Cooper: School calendar fireworks

Hamilton County Board of Education member Rhonda Thurman was none too happy with the school calendar offering submitted by a community committee for the 2018-2019 and 2019-2020 years.
Hamilton County Board of Education member Rhonda Thurman was none too happy with the school calendar offering submitted by a community committee for the 2018-2019 and 2019-2020 years.

Tim Hensley, communications officer for the Hamilton County Schools district, ran into a buzz-saw Thursday when he presented the Hamilton County Board of Education a two-year school calendar that already had the imprimatur of a carefully selected community committee.

If he thought there would be a few polite questions about the 2018-2019 and 2019-2020 schedules and then tacit approval before the board voted on them next week, he was wrong. Indeed, there was more heated discussion about the calendars than there was about the state's Partnership Network agreement that Tennessee Commissioner of Education Dr. Candice McQueen laid out at the board's work session.

Board members Rhonda Thurman and Karitsa Mosley Jones and, in absentia, Kathy Lennon and Tiffanie Robinson, were not happy about what they saw. Too many stops and starts before Christmas. No Presidents Day holiday. Worry over an inability for parents to get child care. Too few professional development days.

"This," said Thurman, "is a nightmare."

Hensley, though, said Friday he was "not surprised" at the reaction, that there had been widely divergent views on the calendar committee, and that it was all part of the nuts and bolts of putting together a calendar.

Although "volunteers [on the committee] want to feel their work was appreciated," he said, "they understood going into the process" that they were just one step along the way.

The committee, according to Hensley, wanted to eliminate, where possible, two-day instructional weeks because members believed little learning occurred in those weeks. That resulted in the calendars giving students a week off for fall break in mid-October, another week at Thanksgiving and then two weeks at Christmas.

On the two days before the traditional three-day Thanksgiving break, he said, absenteeism doubled. That's why the calendar committee wanted to tackle the problem.

It also wanted to build in an annual consistency of holiday breaks and a consistency with the beginning of the school year.

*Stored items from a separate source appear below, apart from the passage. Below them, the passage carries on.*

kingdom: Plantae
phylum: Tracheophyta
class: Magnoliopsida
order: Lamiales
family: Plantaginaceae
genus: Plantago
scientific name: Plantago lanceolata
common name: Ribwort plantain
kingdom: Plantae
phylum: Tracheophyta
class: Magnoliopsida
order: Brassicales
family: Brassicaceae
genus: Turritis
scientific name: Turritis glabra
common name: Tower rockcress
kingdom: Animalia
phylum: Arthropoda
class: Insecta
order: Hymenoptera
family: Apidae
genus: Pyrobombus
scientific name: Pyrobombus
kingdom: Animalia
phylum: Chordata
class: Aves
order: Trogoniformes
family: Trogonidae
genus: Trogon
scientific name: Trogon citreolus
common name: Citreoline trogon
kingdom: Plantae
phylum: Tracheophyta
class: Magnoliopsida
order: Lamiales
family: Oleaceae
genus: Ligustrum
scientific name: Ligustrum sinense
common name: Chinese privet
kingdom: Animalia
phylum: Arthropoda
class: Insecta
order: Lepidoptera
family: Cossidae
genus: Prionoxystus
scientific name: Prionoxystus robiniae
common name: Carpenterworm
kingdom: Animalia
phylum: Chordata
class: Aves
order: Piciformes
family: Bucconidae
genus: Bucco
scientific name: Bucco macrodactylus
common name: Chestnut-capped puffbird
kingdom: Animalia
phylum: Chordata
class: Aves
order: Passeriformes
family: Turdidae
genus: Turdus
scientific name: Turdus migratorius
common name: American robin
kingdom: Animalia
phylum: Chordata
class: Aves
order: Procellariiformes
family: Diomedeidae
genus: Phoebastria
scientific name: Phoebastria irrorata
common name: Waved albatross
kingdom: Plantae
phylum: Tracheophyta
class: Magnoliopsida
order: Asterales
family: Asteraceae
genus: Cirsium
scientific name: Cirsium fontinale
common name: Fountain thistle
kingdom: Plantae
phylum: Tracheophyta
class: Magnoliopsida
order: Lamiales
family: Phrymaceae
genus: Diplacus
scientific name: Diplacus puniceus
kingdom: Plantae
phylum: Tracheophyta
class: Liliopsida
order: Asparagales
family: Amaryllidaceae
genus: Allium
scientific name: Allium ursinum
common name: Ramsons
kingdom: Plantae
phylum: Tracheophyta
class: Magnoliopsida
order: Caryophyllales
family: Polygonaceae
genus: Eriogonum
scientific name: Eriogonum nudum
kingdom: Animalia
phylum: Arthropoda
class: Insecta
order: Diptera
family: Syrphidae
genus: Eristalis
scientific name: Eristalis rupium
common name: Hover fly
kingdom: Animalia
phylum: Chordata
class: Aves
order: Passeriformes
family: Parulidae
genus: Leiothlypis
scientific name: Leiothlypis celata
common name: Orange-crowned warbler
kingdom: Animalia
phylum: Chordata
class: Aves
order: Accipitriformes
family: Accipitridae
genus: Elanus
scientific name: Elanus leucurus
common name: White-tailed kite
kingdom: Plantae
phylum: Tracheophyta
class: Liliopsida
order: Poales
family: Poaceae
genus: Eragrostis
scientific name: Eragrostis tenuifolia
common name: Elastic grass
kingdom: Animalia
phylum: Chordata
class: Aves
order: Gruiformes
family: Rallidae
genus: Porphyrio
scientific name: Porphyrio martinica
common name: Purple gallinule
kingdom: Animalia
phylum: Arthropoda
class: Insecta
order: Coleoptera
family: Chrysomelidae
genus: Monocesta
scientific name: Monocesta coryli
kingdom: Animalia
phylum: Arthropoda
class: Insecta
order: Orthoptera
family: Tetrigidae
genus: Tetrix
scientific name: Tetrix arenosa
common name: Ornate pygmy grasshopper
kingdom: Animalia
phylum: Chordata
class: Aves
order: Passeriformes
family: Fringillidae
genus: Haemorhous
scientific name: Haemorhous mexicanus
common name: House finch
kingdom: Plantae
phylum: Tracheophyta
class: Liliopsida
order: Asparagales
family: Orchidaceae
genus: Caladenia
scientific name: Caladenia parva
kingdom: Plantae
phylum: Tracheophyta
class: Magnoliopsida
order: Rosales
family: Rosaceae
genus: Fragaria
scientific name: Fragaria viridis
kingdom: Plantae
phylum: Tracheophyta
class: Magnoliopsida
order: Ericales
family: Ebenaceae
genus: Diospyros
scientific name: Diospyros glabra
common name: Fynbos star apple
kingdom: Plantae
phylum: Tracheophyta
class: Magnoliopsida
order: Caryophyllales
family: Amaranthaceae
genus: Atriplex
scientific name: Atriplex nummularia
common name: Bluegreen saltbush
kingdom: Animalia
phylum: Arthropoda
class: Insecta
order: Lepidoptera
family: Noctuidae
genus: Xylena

Now, Hensley said, the board will take the committee offerings, administrative staff recommendations, community survey results generated over the next few days, their own philosophies and last fall's original draft calendar to determine what the actual schedules will be.

"People don't realize how the [public school] calendar impacts the whole community," he said.

Once the calendars are set, we hope the community will be just as interested in what's happening during those 180 instructional days as it is in which days they occur.